Delta denied that it discriminated against the passengers in two separate incidents but agreed it could have handled the situations differently, according to a consent order released Friday by the U.S. Transportation Department.
The department claimed Delta violated anti-bias laws by removing the passengers in two separate incidents and ordered the airline to provide cultural-sensitivity training to the employees who were involved.
The first incident took place in July 2016 before a U.S.-bound flight from Paris. A passenger told a flight attendant that a couple, a man and a woman wearing a headscarf, was making them nervous. The flight attendant reported walking by and seeing the men write “Allah” several times while texting.
Delta security interviewed the couple outside the plane at the captain’s request.

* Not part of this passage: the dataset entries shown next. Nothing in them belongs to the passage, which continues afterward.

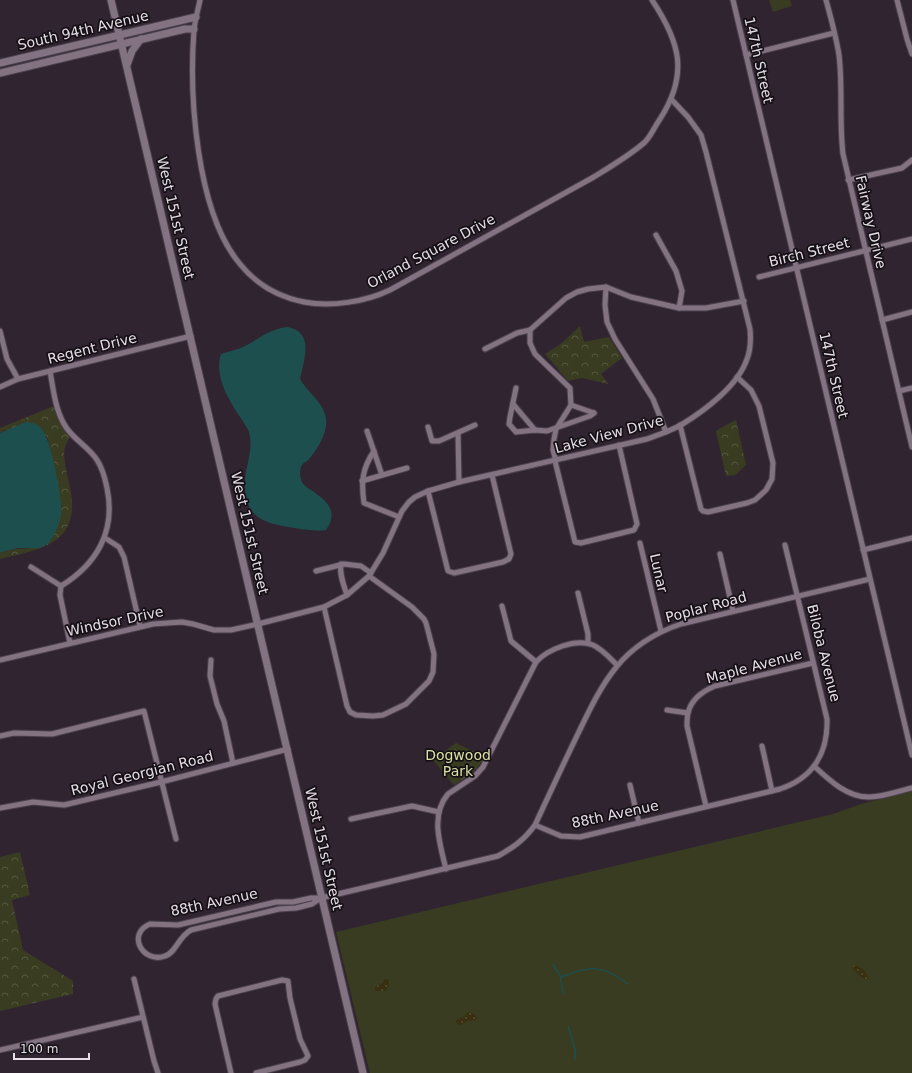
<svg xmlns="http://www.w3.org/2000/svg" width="912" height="1073" viewBox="0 0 912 1073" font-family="'DejaVu Sans',sans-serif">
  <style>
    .green { fill: #393c20 }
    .forest { fill: url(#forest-crowns) }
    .sand { fill: url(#sand-dots) }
    .water { fill: #1d4f4f }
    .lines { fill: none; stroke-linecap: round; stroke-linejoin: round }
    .stream { stroke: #1d4f4f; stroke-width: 1.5 }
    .street-casing { stroke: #4a3f4a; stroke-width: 7 }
    .secondary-casing { stroke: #4a3f4a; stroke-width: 9 }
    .street { stroke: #827282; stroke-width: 5 }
    .secondary { stroke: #827282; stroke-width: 7 }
    .labels { text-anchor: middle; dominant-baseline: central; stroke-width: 3.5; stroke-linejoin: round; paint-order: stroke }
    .street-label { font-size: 14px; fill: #e6dde6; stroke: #151015 }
    .park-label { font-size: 14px; fill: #dae1a2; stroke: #151015 }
  </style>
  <defs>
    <pattern id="forest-crowns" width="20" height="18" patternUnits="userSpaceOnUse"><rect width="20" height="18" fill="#393c20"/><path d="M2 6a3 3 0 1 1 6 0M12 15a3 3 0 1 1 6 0" fill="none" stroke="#565840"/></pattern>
    <pattern id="sand-dots" width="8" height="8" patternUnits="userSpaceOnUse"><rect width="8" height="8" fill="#383010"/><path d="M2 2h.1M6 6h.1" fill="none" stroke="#554e33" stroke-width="1.8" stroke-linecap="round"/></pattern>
  </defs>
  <rect width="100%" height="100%" fill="#312431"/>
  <g class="green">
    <path d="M769,0H790L792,6L773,12Z"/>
    <path d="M912,791V1073H370L336,932L833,814L861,804Z"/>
  </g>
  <g class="forest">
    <path d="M580,326L584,342L609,337L622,358L601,374L608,384L582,378L568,381L545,354L562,343Z"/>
    <path d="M54,406L60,420L70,437C62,449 64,456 66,469C68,479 71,490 72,500C75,547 35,550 0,559V553C15,546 31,551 47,545L53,464L47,436L5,430L0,433V428Z"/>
    <path d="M736,420L746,465L735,475L726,476L716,431L726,425Z"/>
    <path d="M456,743L485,757C478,770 467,777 454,785L433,760Z"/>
    <path d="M20,852L30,895L12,900L23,950L73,981V994L0,1011V857Z"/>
  </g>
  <g class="sand">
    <path d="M854,965C860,966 868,972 868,979C862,980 857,973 853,969Z"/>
    <path d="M385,979L389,980L390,982L386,991H375V987L381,984Z"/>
    <path d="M468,1012C473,1013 478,1015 476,1020L468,1021L460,1025L457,1024L456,1020L463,1017Z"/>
  </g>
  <g class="water">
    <path d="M287,327C315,332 304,359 300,379C307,392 320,399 325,414C330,429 319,447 309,459C308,461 304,462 302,465C299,469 300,478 302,482C304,486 308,488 311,490C327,501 339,511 326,530C312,532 297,528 283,526C257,522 245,511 245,484C245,466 254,450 249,432C246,425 242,420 238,414C227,397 214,374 221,354C229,351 238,350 245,346C260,338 270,329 287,327Z"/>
    <path d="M26,422C32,422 38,424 42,429C51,440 63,500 61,514C60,524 54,538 47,544C41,550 31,548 24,548C15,548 7,550 0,553V433Z"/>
  </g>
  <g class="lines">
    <g class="stream">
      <path d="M553,965L560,975L563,993"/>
      <path d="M561,977C591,966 601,964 628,984"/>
      <path d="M568,1026L575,1049V1059"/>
    </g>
    <g class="street-casing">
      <g id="street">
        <path d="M200,0C198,10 195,20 194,30C189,95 196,212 240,264C256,284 279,297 304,302C331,307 365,302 390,290L592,178C610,167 629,156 645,142C651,136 655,126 660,119C689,74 680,42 652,0"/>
        <path d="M733,0L912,755"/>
        <path d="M826,0C831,18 836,36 839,55C843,88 839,121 843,154L912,447"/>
        <path d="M897,0L907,39L912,54"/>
        <path d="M746,55L834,33"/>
        <path d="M848,180L902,168L912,160"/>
        <path d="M656,235L676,271L682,291L679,308"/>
        <path d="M759,277L912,239"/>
        <path d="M606,287L605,305L607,322L615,339L653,399L666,432"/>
        <path d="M882,320L912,312"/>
        <path d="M0,331L7,359L18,379"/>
        <path d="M485,349L517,333L530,330"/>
        <path d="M50,371C53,388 55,408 64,424C72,439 88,446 97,460C103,469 105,478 107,488C116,531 97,564 61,586L60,595L70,643"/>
        <path d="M0,387L18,379L191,336"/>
        <path d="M516,388L510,417L509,424L516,432L535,430L547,431L590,416L594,413"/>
        <path d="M899,391L912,388"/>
        <path d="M513,404L535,430"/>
        <path d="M571,405L594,413"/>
        <path d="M680,425L701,509L703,511L708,512L747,503L755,500L766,490L772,479L773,463L759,406L751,390L737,377"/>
        <path d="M428,427L432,441H439L475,425"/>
        <path d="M367,431L382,475"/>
        <path d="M458,433L459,482"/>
        <path d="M374,451C362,469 361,482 364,503L399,517"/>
        <path d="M555,461L575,542L581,543L634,530L637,524L619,445"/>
        <path d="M556,461L553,450L554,439L556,429L571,405L570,388L535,354L530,343V330L566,298L577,292L588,289L606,287L631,297L679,308H706L744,301"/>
        <path d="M362,481L407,468"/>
        <path d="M428,491L448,571L454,573L503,562L509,559L511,554L492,475"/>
        <path d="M105,538L119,547L124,557L140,626"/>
        <path d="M640,543L661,631"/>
        <path d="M863,550L912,538"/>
        <path d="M720,554L733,611"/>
        <path d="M341,564C339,574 344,586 347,595"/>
        <path d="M31,567L61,586"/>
        <path d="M316,571L344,564L361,566L371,573"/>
        <path d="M578,593L588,634V643"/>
        <path d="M502,606L511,641L536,662"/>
        <path d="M324,607L347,706L350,712L356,715L373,716L383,715L406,704L429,681L433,672L434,654L426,623L424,619L412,607L369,576"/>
        <path d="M0,660L153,624L182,622L193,624L214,630H231L258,624L324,607L347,595L369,576L383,553L402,511L409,502L415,497L428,491L459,482L647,439C658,435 670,431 681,425C704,411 738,386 747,359C751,349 751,340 750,329L706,152L701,135L688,117L671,99"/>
        <path d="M211,660L210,676L217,704L224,721L233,763"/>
        <path d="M667,710L688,713"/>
        <path d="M0,736L14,733L52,734L144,711L176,839"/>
        <path d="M762,746L772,791"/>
        <path d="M814,766C829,780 848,798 870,797C883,797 899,791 912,788"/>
        <path d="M630,785L639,823"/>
        <path d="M706,806L687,726C687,722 687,717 688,713C691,700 703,691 715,686L813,663"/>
        <path d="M0,808L33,802L64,805L161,782L288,749"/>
        <path d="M351,819L412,806L439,812"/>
        <path d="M535,825L561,836L580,837L780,789C813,778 828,753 827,719L785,545"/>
        <path d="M446,869C440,845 430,815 448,794L475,776L483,767L536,662C548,649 576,638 593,645C602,649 610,658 617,665"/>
        <path d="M321,898L312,904L296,908L279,909L191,930C178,937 176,953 165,956C143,964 126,934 150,924L178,925L276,902H293L311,898H321L498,856C514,847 524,840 535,825C548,797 561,769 574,742C601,686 618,645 681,624L870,579"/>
        <path d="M134,979L154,1061L158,1073"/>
        <path d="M0,1050L143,1017"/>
        <path d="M231,1073L215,1004L216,999L218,996L282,980L288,981L290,998L300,1039L308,1056L305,1060L300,1062L256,1073"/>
      </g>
    </g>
    <g class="secondary-casing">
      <g id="secondary">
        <path d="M111,0L363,1073"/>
        <path d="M0,63L196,17"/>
        <path d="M127,65L132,51L141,39"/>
        <path d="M0,73L185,29H194"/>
      </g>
    </g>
    <use href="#street" class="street"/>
    <use href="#secondary" class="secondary"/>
  </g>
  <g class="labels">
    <g class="street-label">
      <text transform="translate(83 30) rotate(-13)">South 94th Avenue</text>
      <text transform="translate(759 60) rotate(77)">147th Street</text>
      <text transform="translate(176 218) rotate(77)">West 151st Street</text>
      <text transform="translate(871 222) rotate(77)">Fairway Drive</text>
      <text transform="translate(431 251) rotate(-28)">Orland Square Drive</text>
      <text transform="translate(809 252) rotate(-14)">Birch Street</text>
      <text transform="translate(92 348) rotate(-14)">Regent Drive</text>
      <text transform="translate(834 375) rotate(77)">147th Street</text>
      <text transform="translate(609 434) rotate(-15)">Lake View Drive</text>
      <text transform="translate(250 533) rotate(77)">West 151st Street</text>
      <text transform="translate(659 573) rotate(77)">Lunar</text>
      <text transform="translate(706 607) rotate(-15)">Poplar Road</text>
      <text transform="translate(115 621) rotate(-12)">Windsor Drive</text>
      <text transform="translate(824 653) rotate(76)">Biloba Avenue</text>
      <text transform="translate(754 666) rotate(-15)">Maple Avenue</text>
      <text transform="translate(142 773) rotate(-14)">Royal Georgian Road</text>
      <text transform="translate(615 814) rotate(-12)">88th Avenue</text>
      <text transform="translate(324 849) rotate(77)">West 151st Street</text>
      <text transform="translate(214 902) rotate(-12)">88th Avenue</text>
    </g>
    <g class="park-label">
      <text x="458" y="755">Dogwood<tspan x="458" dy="16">Park</tspan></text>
    </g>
  </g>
  <path d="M14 1053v6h75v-6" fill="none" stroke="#e6dde6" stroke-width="2"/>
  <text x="20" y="1053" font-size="12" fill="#e6dde6" stroke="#151015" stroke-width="3" paint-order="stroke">100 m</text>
</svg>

The couple, U.S. citizens from Cincinnati, “raised no red flags” and was cleared to fly but the captain refused to let them reboard. The flight left without them and they flew home the next day.
The second incident occurred prior to a flight from Amsterdam to New York. Passengers and flight attendants complained about a Muslim passenger who was cleared by Delta’s security office.
The captain returned to the gate, had the man and his bags removed from the plane and had the area near his seat searched.
The government did not explain how the size of the fine was determined but said that it “establishes a strong deterrent against future similar unlawful practices by Delta and other carriers.”
“Delta does not dispute that each of these two incidents could have been handled differently,” the government said.
The Council on American-Islamic Relations, which represented the Alis, questioned the size of the penalty.
Delta earned nearly $4.8 billion last year, and for a company that profitable, “$50,000 is basically a slap on the wrist,” said Karen Dabdoub, executive director of CAIR’s Cincinnati chapter.
“But it’s a good sign that DOT is taking this seriously,” she added. “I’m glad to see that Delta received some sort of a sanction.”